Assignment: Rewrite the data from its first line through the line that contains "27 июля 2026", swapping each "lavatrice" for "lavastoviglie" and keeping everything else unchanged.

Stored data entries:
□ □ □

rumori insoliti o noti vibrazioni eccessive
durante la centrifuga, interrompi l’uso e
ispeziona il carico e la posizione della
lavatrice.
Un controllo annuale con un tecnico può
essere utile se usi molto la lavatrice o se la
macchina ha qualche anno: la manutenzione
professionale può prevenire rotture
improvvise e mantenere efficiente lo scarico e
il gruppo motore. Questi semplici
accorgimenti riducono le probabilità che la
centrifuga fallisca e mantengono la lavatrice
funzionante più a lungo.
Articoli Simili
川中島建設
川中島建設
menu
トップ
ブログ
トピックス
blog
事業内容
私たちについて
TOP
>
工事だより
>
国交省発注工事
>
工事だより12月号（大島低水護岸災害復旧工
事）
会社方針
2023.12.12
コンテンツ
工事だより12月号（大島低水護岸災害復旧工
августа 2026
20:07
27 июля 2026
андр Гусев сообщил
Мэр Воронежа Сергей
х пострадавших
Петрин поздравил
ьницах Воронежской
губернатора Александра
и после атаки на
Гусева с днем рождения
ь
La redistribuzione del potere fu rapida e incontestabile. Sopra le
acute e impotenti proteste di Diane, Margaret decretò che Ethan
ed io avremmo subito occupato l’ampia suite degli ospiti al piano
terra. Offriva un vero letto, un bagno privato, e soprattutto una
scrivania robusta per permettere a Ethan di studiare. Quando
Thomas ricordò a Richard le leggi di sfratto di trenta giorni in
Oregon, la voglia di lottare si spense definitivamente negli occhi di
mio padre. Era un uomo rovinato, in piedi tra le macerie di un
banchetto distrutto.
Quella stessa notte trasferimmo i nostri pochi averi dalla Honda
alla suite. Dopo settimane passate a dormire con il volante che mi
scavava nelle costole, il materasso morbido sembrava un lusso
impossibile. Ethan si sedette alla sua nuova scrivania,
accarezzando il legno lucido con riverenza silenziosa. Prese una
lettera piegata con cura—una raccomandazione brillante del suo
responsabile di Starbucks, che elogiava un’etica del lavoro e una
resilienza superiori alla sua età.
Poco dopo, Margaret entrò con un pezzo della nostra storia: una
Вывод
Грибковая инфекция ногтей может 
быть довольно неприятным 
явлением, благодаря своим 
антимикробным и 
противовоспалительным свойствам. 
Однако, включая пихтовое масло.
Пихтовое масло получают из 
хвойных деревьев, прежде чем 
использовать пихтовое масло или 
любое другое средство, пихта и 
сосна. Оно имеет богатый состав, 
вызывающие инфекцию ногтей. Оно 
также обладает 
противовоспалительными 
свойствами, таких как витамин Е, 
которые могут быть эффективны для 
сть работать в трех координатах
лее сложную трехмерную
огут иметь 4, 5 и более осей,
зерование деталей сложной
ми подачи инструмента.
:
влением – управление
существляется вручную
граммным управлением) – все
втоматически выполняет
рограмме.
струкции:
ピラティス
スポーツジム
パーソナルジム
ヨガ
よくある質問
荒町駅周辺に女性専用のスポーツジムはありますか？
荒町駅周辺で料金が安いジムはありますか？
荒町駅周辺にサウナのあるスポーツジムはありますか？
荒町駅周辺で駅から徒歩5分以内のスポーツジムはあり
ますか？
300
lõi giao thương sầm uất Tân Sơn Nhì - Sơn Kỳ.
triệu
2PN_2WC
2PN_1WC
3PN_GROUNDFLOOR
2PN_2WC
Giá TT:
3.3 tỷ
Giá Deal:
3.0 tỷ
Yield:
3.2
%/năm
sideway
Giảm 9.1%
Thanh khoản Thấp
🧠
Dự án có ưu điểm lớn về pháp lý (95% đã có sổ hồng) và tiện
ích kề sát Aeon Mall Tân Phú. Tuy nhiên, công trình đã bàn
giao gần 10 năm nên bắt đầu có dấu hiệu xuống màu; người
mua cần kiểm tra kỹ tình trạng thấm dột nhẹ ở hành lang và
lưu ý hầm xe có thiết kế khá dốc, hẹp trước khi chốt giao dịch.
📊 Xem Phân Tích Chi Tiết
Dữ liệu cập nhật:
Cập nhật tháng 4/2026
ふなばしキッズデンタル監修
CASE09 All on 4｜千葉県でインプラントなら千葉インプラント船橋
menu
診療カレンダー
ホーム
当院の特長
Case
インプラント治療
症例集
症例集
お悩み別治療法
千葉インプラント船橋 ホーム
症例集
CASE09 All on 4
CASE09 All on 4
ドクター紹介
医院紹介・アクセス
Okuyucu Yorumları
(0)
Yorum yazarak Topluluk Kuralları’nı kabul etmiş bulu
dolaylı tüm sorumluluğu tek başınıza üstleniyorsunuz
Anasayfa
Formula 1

□ □ □

Task output:
rumori insoliti o noti vibrazioni eccessive
durante la centrifuga, interrompi l’uso e
ispeziona il carico e la posizione della
lavastoviglie.
Un controllo annuale con un tecnico può
essere utile se usi molto la lavastoviglie o se la
macchina ha qualche anno: la manutenzione
professionale può prevenire rotture
improvvise e mantenere efficiente lo scarico e
il gruppo motore. Questi semplici
accorgimenti riducono le probabilità che la
centrifuga fallisca e mantengono la lavastoviglie
funzionante più a lungo.
Articoli Simili
川中島建設
川中島建設
menu
トップ
ブログ
トピックス
blog
事業内容
私たちについて
TOP
>
工事だより
>
国交省発注工事
>
工事だより12月号（大島低水護岸災害復旧工
事）
会社方針
2023.12.12
コンテンツ
工事だより12月号（大島低水護岸災害復旧工
августа 2026
20:07
27 июля 2026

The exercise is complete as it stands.